Travailler constamment devant un écran peut à la longue causer des problèmes de vue et des troubles musculosquelettiques. Les chutes sont les risques d’un travail en hauteur sur une charpente ou un pylône. Les risques routiers sont élevés pour un poste nécessitant des déplacements fréquents comme celui d’un livreur, etc. La loi impose au chef d’entreprise de garantir la sécurité de ses salariés à travers une obligation générale de prévention des risques professionnels. En plus de la mise en place d’une démarche spécifique de prévention, il revient également à l’entreprise de sensibiliser ses salariés aux risques professionnels, mais aussi de les former à la sécurité, et ce, dès leur embauche.

Prévention des risques professionnels, quelle démarche ?
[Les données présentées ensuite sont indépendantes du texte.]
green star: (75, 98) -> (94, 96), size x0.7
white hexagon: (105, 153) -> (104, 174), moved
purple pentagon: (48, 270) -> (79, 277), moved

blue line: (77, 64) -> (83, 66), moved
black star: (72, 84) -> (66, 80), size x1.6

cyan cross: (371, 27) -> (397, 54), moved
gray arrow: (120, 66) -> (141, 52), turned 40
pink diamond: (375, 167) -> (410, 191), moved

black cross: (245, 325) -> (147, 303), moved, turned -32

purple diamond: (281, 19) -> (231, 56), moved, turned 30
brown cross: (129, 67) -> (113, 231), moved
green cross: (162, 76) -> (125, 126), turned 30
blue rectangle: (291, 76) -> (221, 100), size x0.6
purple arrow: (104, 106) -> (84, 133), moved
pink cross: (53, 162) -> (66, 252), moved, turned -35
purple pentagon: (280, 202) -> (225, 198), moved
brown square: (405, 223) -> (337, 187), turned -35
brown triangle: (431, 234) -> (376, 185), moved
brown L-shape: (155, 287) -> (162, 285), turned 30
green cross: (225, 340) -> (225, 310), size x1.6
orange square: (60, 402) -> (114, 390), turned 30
Le chef d’une entreprise employant de 50 salariés et plus peut se faire assister par le CHSCT ou comité d’hygiène, de sécurité et des conditions de travail pour établir les grandes lignes de la prévention des risques professionnels. Cette démarche consiste dans un premier lieu à éliminer les risques ou du moins à les évaluer s’ils ne peuvent pas être supprimés. Les risques établis doivent être éradiqués à la source, et ce, dès la conception des lieux de travail ou encore la mise en place des modes opératoires. La prévention des risques professionnels implique aussi d’adapter les missions à chaque salarié dans le but d’atténuer les effets de l’activité professionnelle sur la santé. L’établissement de mesures de protection collectives est aussi obligatoire. Elles sont à privilégier par rapport aux recours individuels qui doivent être un recours complémentaire aux mesures collectives. Une fois cette démarche de prévention établie, l’employeur se doit aussi d’optimiser l’intervention des secours en cas d’urgence.
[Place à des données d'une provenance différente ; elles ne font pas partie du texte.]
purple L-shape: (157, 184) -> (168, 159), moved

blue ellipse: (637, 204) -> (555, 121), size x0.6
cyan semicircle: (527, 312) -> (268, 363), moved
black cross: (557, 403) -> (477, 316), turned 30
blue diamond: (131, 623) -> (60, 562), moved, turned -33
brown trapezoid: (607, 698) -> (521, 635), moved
Quid des travailleurs isolés ?

Le chef d’entreprise employant un travailleur isolé se doit toujours d’assurer sa sécurité à travers la mise en place de la démarche de prévention des risques. Les mesures de protection collectives étant insuffisantes dans ce cas, il se doit de recourir à une alternative individuelle dans le cadre de la protection du travailleur isolé ou PTI. Le salarié qui travaille de manière isolée peut ainsi être équipé d’un système d’alarme lui permettant de signaler un problème. C’est ce que l’on appelle DATI ou dispositif d’alarme du travailleur isolé. Il peut se présenter sous la forme d’un boîtier doté d’un bouton d’alarme, c’est la solution la plus basique. Il peut aussi s’agir d’une application pour Smartphone permettant de détecter des changements de station brusque ou une immobilité durant un délai fixé. Selon les conditions de travail et les risques, un DATI peut inclure différentes fonctionnalités comme un GPS.